--- Exercise text Enclosed Below ---
A real artisan baker?

Toast

Can you really describe yourself as an Artisan bread maker if you use any form of mechanical mixing device?  @MyLunchTweet

http://www.lunchtweet.co.uk

Not sure if this is an actual question or a rhetorical one aimed at publicizing your blog. Assuming the former at the risk of looking like a fool, I'd point you to Maggie Glezer's Artisan Baking for insight. 

Toast

Oh yes I can, can you?

LOL 

and can you really describe yourself as a craftsman of written words if you use a computer to type them instead of the humble quill? 

Titles and their cumbersome definitions have no meaning for me where baking is concerned. I do not bake a certain way in order to  classify myself or the things I bake.  I bake out of sheer joy and the pleasure it gives me.

The answer is yes.

And you can describe yourself as a schmerkle without having a clue what it means.
--- End of Enclosed Exercise text ---
--- Provided material Enclosed Below ---
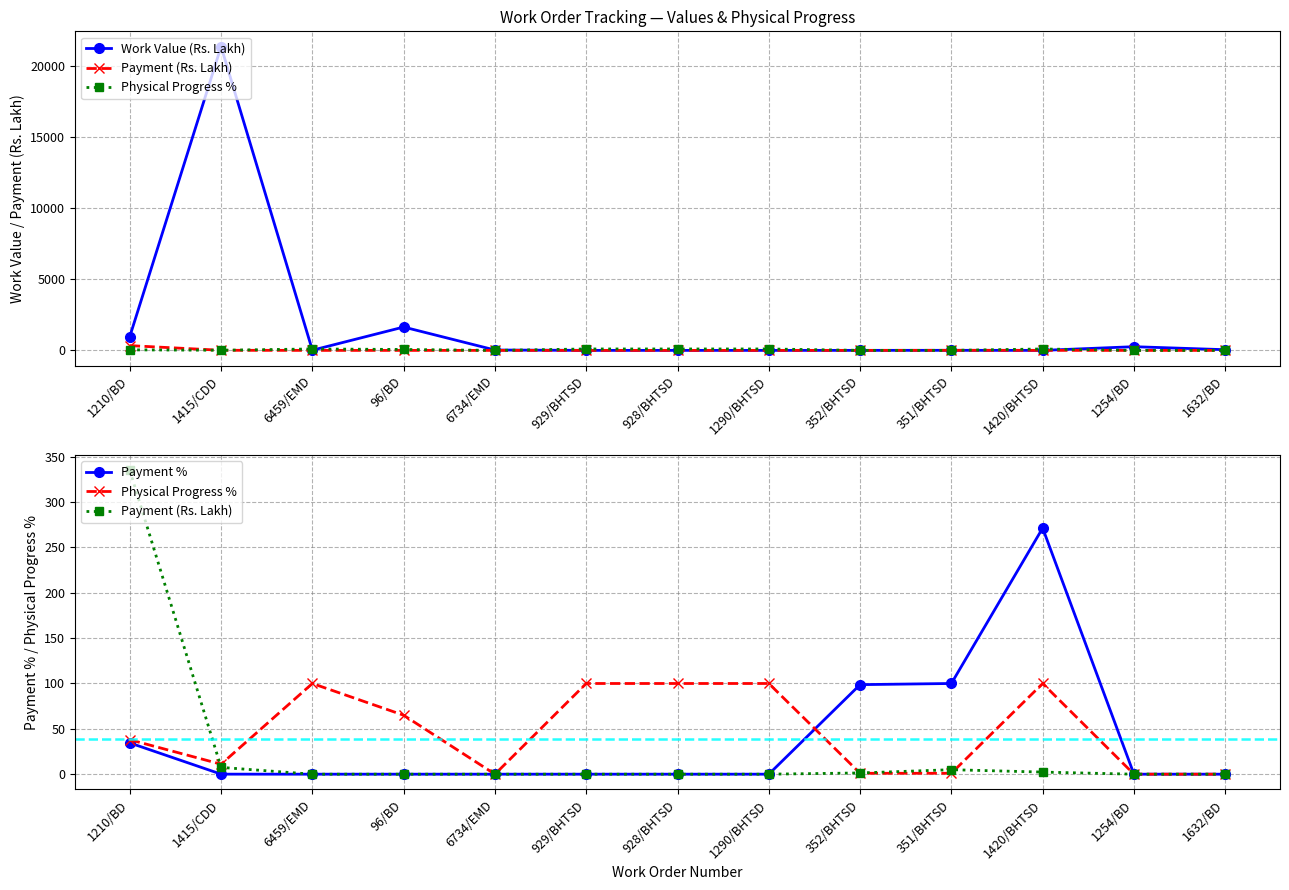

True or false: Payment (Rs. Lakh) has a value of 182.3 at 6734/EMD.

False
--- End of Enclosed Provided material ---
→ **Activity A**
In the artisan baker discussion, which book does one reply point to for insight?
→ **Activity B**
Transcribe the part of the artisan baker discussion starting at "Titles and their" and ending at "it gives me.".

→ **Response area A**
Maggie Glezer's Artisan Baking

→ **Response area B**
Titles and their cumbersome definitions have no meaning for me where baking is concerned. I do not bake a certain way in order to  classify myself or the things I bake.  I bake out of sheer joy and the pleasure it gives me.